Conny can correct me if I am wrong.
--
Thanks,
David / dhildenb
On Thu, 13 Dec 2018 13:24:31 +0100
David Hildenbrand <[email protected]> wrote:
> On 13.12.18 13:15, Dr. David Alan Gilbert wrote:
> > * David Hildenbrand ([email protected]) wrote:
> >> On 13.12.18 11:00, Dr. David Alan Gilbert wrote:
> >>> * David Hildenbrand ([email protected]) wrote:
> >>>> On 13.12.18 10:13, Dr. David Alan Gilbert wrote:
> >>>>> * David Hildenbrand ([email protected]) wrote:
> >>>>>> On 10.12.18 18:12, Vivek Goyal wrote:
> >>>>>>> Instead of assuming we had the fixed bar for the cache, use the
> >>>>>>> value from the capabilities.
> >>>>>>>
> >>>>>>> Signed-off-by: Dr. David Alan Gilbert <[email protected]>
> >>>>>>> ---
> >>>>>>> fs/fuse/virtio_fs.c | 32 +++++++++++++++++---------------
> >>>>>>> 1 file changed, 17 insertions(+), 15 deletions(-)
> >>>>>>>
> >>>>>>> diff --git a/fs/fuse/virtio_fs.c b/fs/fuse/virtio_fs.c
> >>>>>>> index 60d496c16841..55bac1465536 100644
> >>>>>>> --- a/fs/fuse/virtio_fs.c
> >>>>>>> +++ b/fs/fuse/virtio_fs.c
> >>>>>>> @@ -14,11 +14,6 @@
> >>>>>>> #include <uapi/linux/virtio_pci.h>
> >>>>>>> #include "fuse_i.h"

### Work instructions
**a)** Do the following statements agree with the patch discussion? (i) The patch changes only one file. (ii) The patch has more deletions than insertions. (iii) Vivek Goyal's message is dated 10.12.18. For each, answer yes or no and quote the words of the patch discussion that decide it.
**b)** Extend the patch discussion past its final line, "#include "fuse_i.h"", in the same quoted diff format.

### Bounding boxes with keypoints
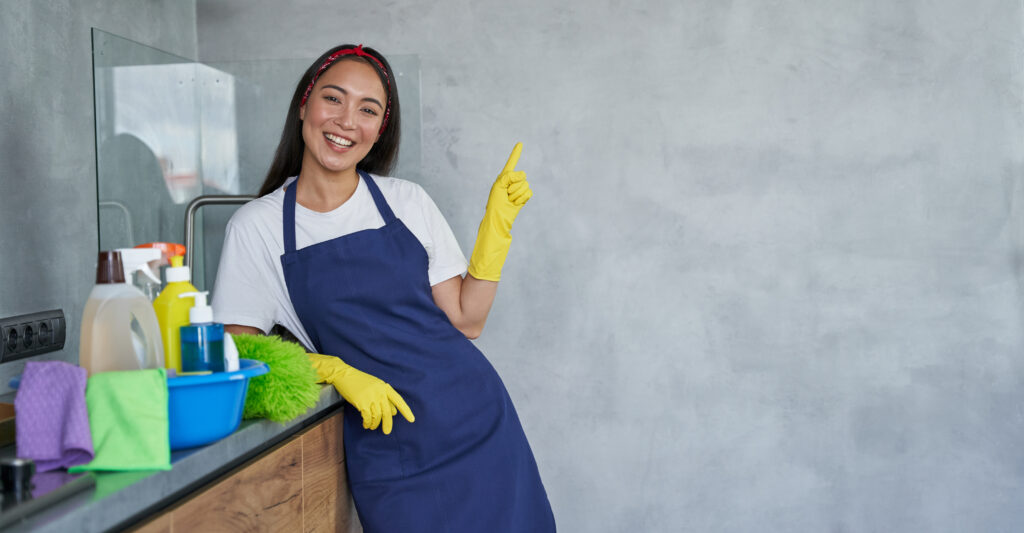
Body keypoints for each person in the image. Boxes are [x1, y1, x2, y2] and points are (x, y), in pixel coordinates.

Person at [211, 44, 556, 532]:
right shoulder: (258, 227)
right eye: (334, 99)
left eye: (368, 110)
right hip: (389, 446)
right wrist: (334, 371)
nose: (347, 120)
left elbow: (468, 319)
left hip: (479, 426)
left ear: (379, 130)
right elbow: (234, 353)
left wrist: (495, 230)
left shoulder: (405, 201)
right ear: (305, 105)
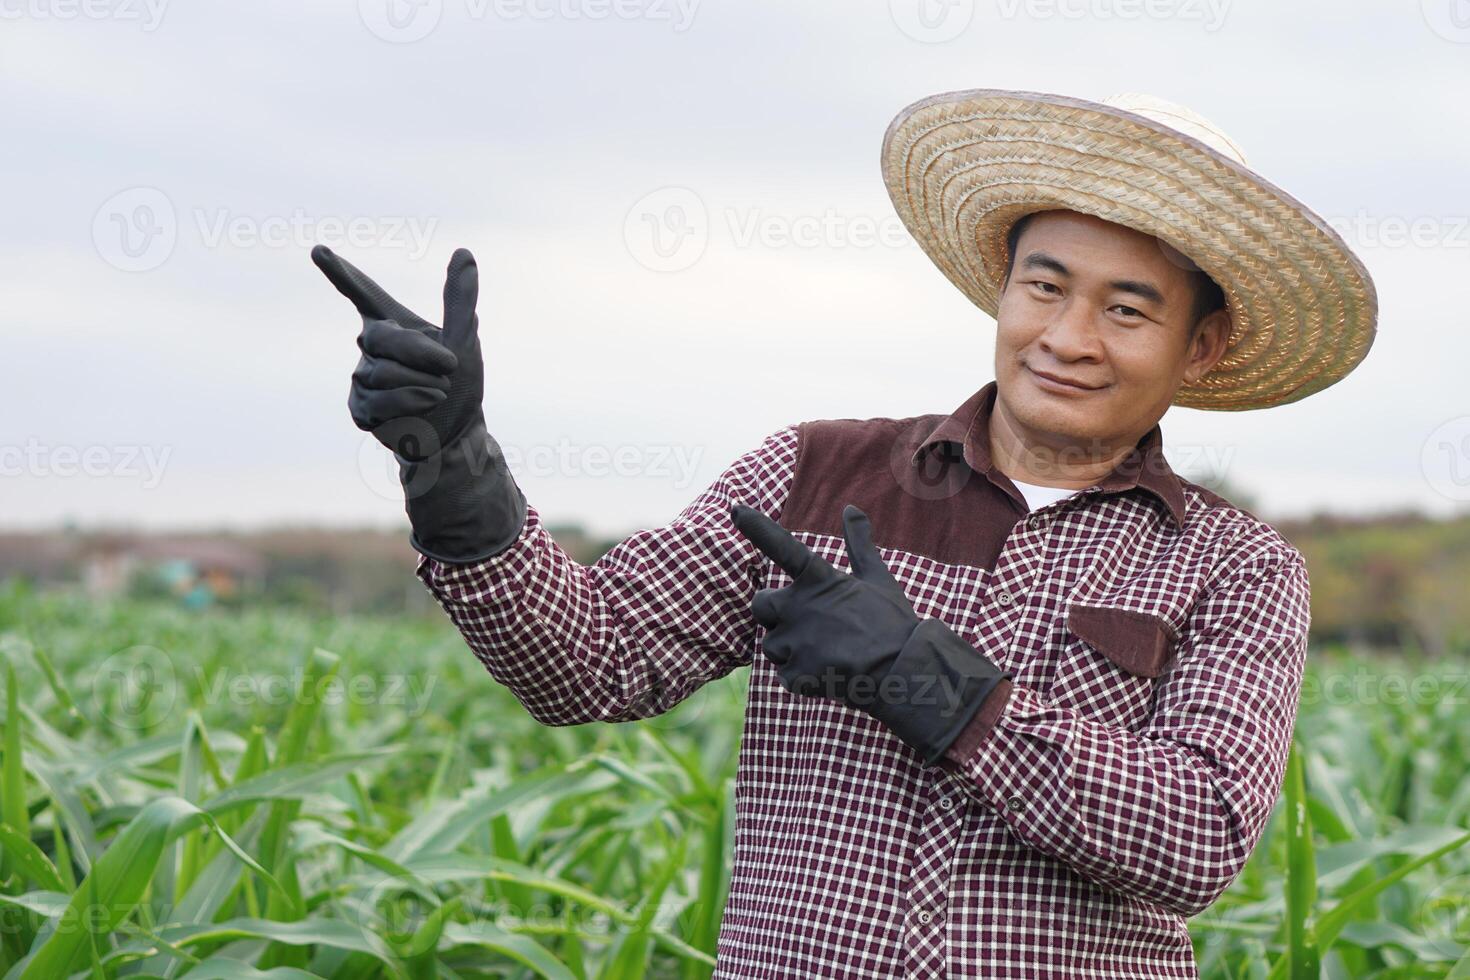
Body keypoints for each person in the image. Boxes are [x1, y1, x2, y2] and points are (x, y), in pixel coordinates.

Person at [311, 89, 1377, 978]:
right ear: (1001, 287)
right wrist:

### Answers in order
**a)**
(i) Yes: "1 file changed"
(ii) No: "17 insertions(+), 15 deletions(-)"
(iii) Yes: "On 10.12.18 18:12, Vivek Goyal wrote:"

**b)**
> >>>>>>>
> >>>>>>> -enum {
> >>>>>>> - /* PCI BAR number of the virtio-fs DAX window */
> >>>>>>> - VIRTIO_FS_WINDOW_BAR = 2,
> >>>>>>> -};
> >>>>>>> -
> >>>>>>> /* List of virtio-fs device instances and a lock for the list */
> >>>>>>> static DEFINE_MUTEX(virtio_fs_mutex);
> >>>>>>> static LIST_HEAD(virtio_fs_instances);
> >>>>>>> @@ -518,7 +513,7 @@ static int virtio_fs_setup_dax(struct virtio_device *vdev, struct virtio_fs *fs)
> >>>>>>> struct dev_pagemap *pgmap;
> >>>>>>> struct pci_dev *pci_dev;
> >>>>>>> phys_addr_t phys_addr;
> >>>>>>> - size_t len;
> >>>>>>> + size_t bar_len;
> >>>>>>> int ret;
> >>>>>>> u8 have_cache, cache_bar;
> >>>>>>> u64 cache_offset, cache_len;
> >>>>>>> @@ -551,17 +546,13 @@ static int virtio_fs_setup_dax(struct virtio_device *vdev, struct virtio_fs *fs)
> >>>>>>> }
> >>>>>>>
> >>>>>>> /* TODO handle case where device doesn't expose BAR? */
> >>>>>>
> >>>>>> For virtio-pmem we decided to not go via BARs as this would effectively
> >>>>>> make it only usable for virtio-pci implementers. Instead, we are going
> >>>>>> to export the applicable physical device region directly (e.g.
> >>>>>> phys_start, phys_size in virtio config), so it is decoupled from PCI
> >>>>>> details. Doing the same for virtio-fs would allow e.g. also virtio-ccw
> >>>>>> to make eventually use of this.
> >>>>>
> >>>>> That makes it a very odd looking PCI device; I can see that with
> >>>>> virtio-pmem it makes some sense, given that it's job is to expose
> >>>>> arbitrary chunks of memory.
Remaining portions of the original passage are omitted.